══ Data provided

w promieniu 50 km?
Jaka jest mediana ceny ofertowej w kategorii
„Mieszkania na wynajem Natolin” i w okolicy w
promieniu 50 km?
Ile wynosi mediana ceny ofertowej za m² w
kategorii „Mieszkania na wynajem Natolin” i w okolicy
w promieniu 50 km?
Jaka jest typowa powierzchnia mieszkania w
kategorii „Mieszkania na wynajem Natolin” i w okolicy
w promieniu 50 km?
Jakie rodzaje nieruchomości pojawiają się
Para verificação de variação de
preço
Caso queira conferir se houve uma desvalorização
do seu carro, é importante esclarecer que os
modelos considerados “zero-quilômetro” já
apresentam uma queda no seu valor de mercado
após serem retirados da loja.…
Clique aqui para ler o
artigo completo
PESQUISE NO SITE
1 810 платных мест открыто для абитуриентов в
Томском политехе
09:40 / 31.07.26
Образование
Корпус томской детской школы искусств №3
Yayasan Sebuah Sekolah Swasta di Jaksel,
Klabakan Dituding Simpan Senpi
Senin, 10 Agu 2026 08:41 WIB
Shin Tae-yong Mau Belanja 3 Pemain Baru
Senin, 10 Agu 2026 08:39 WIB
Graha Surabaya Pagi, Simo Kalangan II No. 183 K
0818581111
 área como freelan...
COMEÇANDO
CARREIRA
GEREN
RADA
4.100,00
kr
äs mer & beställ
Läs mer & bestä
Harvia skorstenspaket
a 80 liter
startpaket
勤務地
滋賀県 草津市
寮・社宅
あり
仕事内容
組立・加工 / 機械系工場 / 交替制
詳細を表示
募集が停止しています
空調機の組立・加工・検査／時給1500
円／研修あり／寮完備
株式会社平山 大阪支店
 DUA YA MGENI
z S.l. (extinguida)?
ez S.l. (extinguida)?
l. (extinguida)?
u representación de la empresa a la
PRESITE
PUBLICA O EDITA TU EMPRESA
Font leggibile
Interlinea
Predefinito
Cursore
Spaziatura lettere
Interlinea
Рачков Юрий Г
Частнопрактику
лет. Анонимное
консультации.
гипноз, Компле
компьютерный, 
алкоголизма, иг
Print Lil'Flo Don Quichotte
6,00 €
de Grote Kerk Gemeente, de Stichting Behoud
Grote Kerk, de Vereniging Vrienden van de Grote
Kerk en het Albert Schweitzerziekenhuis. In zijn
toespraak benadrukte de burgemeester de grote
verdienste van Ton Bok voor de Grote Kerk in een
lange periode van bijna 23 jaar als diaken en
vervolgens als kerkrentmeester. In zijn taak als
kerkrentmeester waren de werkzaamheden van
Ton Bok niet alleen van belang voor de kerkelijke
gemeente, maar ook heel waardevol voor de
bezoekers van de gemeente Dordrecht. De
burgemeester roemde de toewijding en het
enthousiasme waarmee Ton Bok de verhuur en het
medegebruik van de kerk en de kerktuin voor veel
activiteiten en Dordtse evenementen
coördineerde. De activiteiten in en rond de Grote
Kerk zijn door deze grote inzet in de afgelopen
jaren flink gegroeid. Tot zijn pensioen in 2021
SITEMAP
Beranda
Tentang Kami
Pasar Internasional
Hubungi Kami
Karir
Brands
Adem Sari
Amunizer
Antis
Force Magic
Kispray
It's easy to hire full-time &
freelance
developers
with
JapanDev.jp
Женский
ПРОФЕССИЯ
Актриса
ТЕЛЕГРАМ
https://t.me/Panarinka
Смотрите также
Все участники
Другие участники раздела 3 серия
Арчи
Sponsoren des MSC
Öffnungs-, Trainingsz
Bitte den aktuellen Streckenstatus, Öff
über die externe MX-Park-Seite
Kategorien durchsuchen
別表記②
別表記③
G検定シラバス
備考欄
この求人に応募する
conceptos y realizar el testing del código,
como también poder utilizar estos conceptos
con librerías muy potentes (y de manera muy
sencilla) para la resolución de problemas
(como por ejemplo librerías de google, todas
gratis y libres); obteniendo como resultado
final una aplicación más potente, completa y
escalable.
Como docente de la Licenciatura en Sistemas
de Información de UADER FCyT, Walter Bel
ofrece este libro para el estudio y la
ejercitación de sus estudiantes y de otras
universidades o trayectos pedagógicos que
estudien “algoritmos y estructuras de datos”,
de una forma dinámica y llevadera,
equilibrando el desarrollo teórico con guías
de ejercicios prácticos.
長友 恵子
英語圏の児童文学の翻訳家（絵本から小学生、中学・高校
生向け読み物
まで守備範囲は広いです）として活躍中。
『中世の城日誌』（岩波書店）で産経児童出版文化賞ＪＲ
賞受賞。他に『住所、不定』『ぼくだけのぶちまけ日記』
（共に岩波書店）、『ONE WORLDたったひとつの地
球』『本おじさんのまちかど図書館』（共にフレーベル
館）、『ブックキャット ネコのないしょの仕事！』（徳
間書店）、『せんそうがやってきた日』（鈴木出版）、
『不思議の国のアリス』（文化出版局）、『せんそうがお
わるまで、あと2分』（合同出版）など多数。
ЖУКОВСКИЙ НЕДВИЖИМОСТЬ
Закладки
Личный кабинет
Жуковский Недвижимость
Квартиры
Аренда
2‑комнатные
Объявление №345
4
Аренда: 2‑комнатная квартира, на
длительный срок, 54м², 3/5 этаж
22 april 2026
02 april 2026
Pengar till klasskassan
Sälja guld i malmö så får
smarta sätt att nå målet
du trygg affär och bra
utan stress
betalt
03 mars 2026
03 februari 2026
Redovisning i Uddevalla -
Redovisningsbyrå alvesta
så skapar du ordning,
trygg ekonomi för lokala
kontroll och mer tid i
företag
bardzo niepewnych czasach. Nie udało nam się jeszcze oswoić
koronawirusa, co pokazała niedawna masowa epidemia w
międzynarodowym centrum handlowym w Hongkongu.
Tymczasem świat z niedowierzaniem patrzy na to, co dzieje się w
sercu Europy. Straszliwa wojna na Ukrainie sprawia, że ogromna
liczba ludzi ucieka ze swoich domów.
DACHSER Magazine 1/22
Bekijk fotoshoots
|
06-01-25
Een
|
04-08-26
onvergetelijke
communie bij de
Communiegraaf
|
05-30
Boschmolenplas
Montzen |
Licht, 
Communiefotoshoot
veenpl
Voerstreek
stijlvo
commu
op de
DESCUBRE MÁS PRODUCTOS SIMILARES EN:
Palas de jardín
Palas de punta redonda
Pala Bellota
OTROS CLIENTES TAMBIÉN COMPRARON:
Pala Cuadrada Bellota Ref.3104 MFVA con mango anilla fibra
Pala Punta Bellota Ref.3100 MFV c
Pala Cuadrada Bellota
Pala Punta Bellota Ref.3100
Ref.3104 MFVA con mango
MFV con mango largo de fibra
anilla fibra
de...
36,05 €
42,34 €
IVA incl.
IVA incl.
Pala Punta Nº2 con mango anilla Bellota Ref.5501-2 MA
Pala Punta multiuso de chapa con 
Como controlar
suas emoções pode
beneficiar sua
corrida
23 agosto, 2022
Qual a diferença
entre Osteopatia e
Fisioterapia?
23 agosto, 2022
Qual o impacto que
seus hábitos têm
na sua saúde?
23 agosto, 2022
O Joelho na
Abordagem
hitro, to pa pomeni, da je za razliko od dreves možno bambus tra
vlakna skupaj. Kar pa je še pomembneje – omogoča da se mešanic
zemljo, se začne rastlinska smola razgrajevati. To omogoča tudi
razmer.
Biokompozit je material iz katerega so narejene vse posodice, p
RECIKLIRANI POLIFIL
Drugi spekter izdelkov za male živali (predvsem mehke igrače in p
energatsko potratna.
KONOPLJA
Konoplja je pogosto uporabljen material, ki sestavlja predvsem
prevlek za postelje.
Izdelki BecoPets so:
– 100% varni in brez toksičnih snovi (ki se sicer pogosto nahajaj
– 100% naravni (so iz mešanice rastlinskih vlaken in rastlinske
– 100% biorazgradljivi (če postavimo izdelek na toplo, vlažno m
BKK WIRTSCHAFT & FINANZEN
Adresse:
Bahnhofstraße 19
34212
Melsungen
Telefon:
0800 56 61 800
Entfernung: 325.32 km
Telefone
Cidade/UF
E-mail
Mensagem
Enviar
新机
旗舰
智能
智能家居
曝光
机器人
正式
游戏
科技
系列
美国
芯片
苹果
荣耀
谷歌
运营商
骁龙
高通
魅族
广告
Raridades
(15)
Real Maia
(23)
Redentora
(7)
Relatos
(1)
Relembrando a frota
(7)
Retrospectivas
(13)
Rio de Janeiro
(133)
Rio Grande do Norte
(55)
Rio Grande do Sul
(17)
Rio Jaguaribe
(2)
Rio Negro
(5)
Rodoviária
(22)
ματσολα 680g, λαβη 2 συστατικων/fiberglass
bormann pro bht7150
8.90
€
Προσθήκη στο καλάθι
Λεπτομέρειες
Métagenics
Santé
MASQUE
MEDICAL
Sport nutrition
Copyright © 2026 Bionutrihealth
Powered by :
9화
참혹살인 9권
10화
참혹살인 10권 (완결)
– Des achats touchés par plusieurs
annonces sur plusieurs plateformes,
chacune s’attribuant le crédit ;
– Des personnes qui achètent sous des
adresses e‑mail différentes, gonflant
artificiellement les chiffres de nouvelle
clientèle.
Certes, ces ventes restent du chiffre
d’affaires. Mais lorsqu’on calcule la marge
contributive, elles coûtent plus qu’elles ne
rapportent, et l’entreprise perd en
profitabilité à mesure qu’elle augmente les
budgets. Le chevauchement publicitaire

════

- [Prompt] Would you restate, word for word, every line of the listing from its first line through the line with "Jaka jest typowa powierzchnia mieszkania w"?

- [Response box]
w promieniu 50 km?
Jaka jest mediana ceny ofertowej w kategorii
„Mieszkania na wynajem Natolin” i w okolicy w
promieniu 50 km?
Ile wynosi mediana ceny ofertowej za m² w
kategorii „Mieszkania na wynajem Natolin” i w okolicy
w promieniu 50 km?
Jaka jest typowa powierzchnia mieszkania w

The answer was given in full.